Conditional GANs are trained to hierarchically generate an encoder’s internal representations by first conditioning on the class label (or encoding), down to generating the input image.

There are 3 combined types of losses:

• Adversarial loss: Each GAN-generated representation should be able to fool a discriminator when compared to the encoder-generated representations (purple arrows)
• Conditional loss: An encoder should produce the same higher representation whether its input was generated by a GAN or an encoder (blue arrows)
• Entropy loss: A new deep model $$Q_i$$ (which shares parameters with $$D_i$$) tries to predict the GAN input noise given the GAN’s output $$Q_i( z_i$$ | $$\hat{h}_i )$$ (green arrows)

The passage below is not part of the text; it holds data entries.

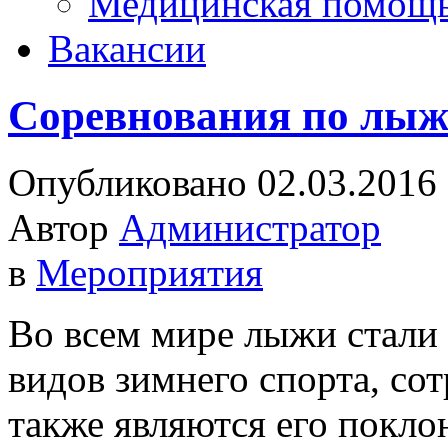
Медицинская помощ
Вакансии
Соревнования по лыж
Опубликовано 02.03.2016
Автор
Администратор
в
Мероприятия
Во всем мире лыжи стали
видов зимнего спорта, с
также являются его покло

Training is done in two-steps to avoid the problem of having too much noise in the outputs at the beginning.

• Each GAN is trained separately (conditioned on the true last representation)
• All GANs are trained end-to-end (conditioned on the previous GAN’s generated representation)

## Experiments and results

Datasets used: MNIST, SVHN, CIFAR-10

The authors show that without the entropy loss term, samples tend to be invariant to the input noise.

Their method beats the state-of-the-art Inception score on CIFAR-10. They also get a better “turing test” score on AMT than DC-GAN on MNIST and CIFAR-10 (24.4% error rate for SGAN vs. 15.6% for DC-GAN with the three combined losses).

## Notes

SGANs depend on a good discriminator/encoder to learn good representations. I’d like to see results using unsupervised learning (perhaps using something like an auto-encoder).